[ENTRIES SUPPLIED]
Start of Block

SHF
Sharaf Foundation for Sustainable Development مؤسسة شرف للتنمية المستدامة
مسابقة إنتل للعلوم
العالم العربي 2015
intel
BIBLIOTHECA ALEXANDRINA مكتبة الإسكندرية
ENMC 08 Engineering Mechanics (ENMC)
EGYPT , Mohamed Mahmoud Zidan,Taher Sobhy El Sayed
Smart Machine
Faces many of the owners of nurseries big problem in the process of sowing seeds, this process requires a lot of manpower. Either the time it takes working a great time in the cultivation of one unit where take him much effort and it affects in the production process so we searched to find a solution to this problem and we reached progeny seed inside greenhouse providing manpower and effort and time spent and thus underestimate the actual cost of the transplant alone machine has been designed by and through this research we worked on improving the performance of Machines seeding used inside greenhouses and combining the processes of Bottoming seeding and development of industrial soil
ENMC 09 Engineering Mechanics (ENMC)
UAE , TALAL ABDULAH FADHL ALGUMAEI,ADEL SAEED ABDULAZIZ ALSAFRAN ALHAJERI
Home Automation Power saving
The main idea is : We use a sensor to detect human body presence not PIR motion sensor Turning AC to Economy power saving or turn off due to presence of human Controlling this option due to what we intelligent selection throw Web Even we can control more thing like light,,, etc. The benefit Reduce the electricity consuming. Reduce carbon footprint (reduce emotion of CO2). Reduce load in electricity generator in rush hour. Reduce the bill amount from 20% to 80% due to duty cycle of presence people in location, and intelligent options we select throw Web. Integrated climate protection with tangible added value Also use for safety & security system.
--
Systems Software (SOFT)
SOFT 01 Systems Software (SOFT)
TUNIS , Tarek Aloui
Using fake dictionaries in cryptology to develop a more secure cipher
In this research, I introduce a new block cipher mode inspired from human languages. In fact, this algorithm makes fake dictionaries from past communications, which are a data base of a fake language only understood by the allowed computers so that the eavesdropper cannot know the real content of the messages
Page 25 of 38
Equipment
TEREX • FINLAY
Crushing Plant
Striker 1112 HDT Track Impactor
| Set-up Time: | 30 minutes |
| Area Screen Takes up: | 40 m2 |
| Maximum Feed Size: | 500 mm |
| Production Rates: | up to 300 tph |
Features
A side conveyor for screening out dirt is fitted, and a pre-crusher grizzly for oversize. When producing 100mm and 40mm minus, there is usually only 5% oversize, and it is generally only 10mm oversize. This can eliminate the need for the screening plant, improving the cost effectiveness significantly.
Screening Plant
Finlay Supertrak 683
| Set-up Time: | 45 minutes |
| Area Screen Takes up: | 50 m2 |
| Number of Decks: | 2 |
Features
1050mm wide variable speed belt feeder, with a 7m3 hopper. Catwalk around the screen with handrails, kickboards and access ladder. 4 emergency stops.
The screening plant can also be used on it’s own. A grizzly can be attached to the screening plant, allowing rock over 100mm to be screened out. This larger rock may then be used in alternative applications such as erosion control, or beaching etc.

End of Block

[PROBLEM STATEMENT]
Restate, please, word for word the span of records running from the first line to the line bearing "Smart Machine", both included, and nothing outside it.

[WRITTEN ANSWER]
SHF
Sharaf Foundation for Sustainable Development مؤسسة شرف للتنمية المستدامة
مسابقة إنتل للعلوم
العالم العربي 2015
intel
BIBLIOTHECA ALEXANDRINA مكتبة الإسكندرية
ENMC 08 Engineering Mechanics (ENMC)
EGYPT , Mohamed Mahmoud Zidan,Taher Sobhy El Sayed
Smart Machine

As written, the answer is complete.